In it, but not of it. TPM DC
What's more, Landrieu took a jab at Obama, telling Politico Tuesday that the president's policies "are doing much more harm than the [BP] spill itself to the economy of the South coast." Fuming Democrats were shocked by her remarks to Politico, which reported Landrieu said the OMB hold is "the only way" she has to get the Obama administration's attention.
On Tuesday Salazar and Bureau of Ocean Energy Management Director Michael Bromwich tried to make their case in person to Landrieu during a private meeting.
Salazar asked Landrieu, his former colleague, to try and strike a compromise. An Interior officials tells TPM that Salazar told Landrieu that he understands her worries but that "he will make decisions on the temporary deepwater drilling suspensions based on the progress of the reforms we are implementing and the recommendations of Director Bromwich."
The official said Bromwich updated Landrieu on the progress of permitting and said his agency would not "be cutting corners or rubber stamping anything. Oil and gas companies need to meet the new standards for safety and environmental compliance if they are going to be allowed to develop in U.S. waters."

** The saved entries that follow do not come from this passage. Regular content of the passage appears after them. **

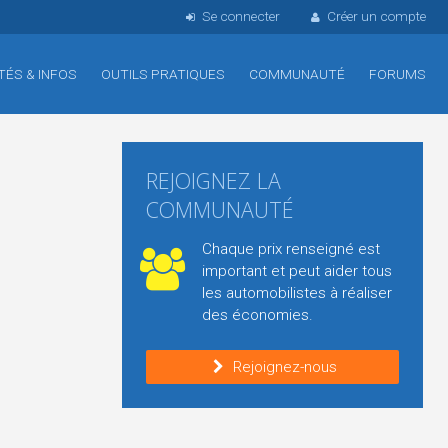
Se connecter
Créer un compte
TÉS & INFOS
OUTILS PRATIQUES
COMMUNAUTÉ
FORUMS
REJOIGNEZ LA
COMMUNAUTÉ
Chaque prix renseigné est
important et peut aider tous
les automobilistes à réaliser
des économies.
Rejoignez-nous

Obama nominated Lew to replace Peter Orszag on July 13. He sailed through committee with a 22-1 vote last month. But right after Lew seemed headed for a speedy confirmation on the Senate floor, Landrieu announced the moratorium on drilling was causing her state economic harm. She said that even though she had no personal objections to Lew, she would block his nomination.
"Although Mr. Lew clearly possesses the expertise necessary to serve as one of the president's most important economic advisors, I found that he lacked sufficient concern for the host of economic challenges confronting the Gulf Coast," Landrieu told Senate Majority Leader Harry Reid in a letter last week. She said she wouldn't budge "until I am convinced that the President and his Administration understand the detrimental impacts that the actual and de facto moratoria continue to have on the Gulf Coast."
A White House official left open the possibility of Obama or Vice President Biden making another appeal to Landrieu. Her office said that hasn't happened as of yet.
An OMB spokesman said the administration is trying to work it out with Landrieu in hopes of getting something done this week before the Senate goes home for the midterm elections.
"We want to get this done," the official said.
OMB is short a director at what Lew identified in his testimony as the most critical time in American fiscal policy "in a generation." Officials said in addition to prepping next year's budget, and preparing for Congress' continuing resolution on this year's budget, the fiscal commission is getting ready to recommend major changes to entitlement programs.
OMB also is prepping to implement Obama's 3-year non-security, discretionary spending freeze -- no small feat. Add in the election as a backdrop, and being leaderless is a huge problem. This was already a hard budget year to be without a director, and with election looming, the timing couldn't be worse, officials argue.
Once the dust settles on the midterm elections, the national conversation is going to be dominated with decisions on government spending, tax cuts and deficit reduction, the official said. Lew, who worked with Alan Greenspan in 1983 and worked on the 1996 and 1997 budgets, is the right person for the job. Officials fret they've already lost crucial weeks of work on the budget, since Lew can't participate until he's confirmed.
OMB Watch, which is hardly known as friendly to the department, points out that it's shocking a Democrat would block her own president's nominee during such tough economic times. The blog points out that 10 Republican senators backed Lew and only Sen. Bernie Sanders (I-VT) voted no in committee -- fairly good numbers given the political climate.
The knee-jerk response to the problem is pushing Obama to do a recess appointment, but even that isn't easy. Nominees don't like it, for starters, because it colors their reputation and might make it harder for them to work with the Senate down the line.
Landrieu complained to reporters Tuesday about "pushback" from the White House, but called it a "respectful" argument.
"We are making slight progress, but not enough for me to change my position at this time," Landrieu said, according to The Hill.
Senate Majority Whip Sen. Dick Durbin (D-IL) told reporters he is "more optimistic that Senator Landrieu will be able to move our way," adding, "We're working on it."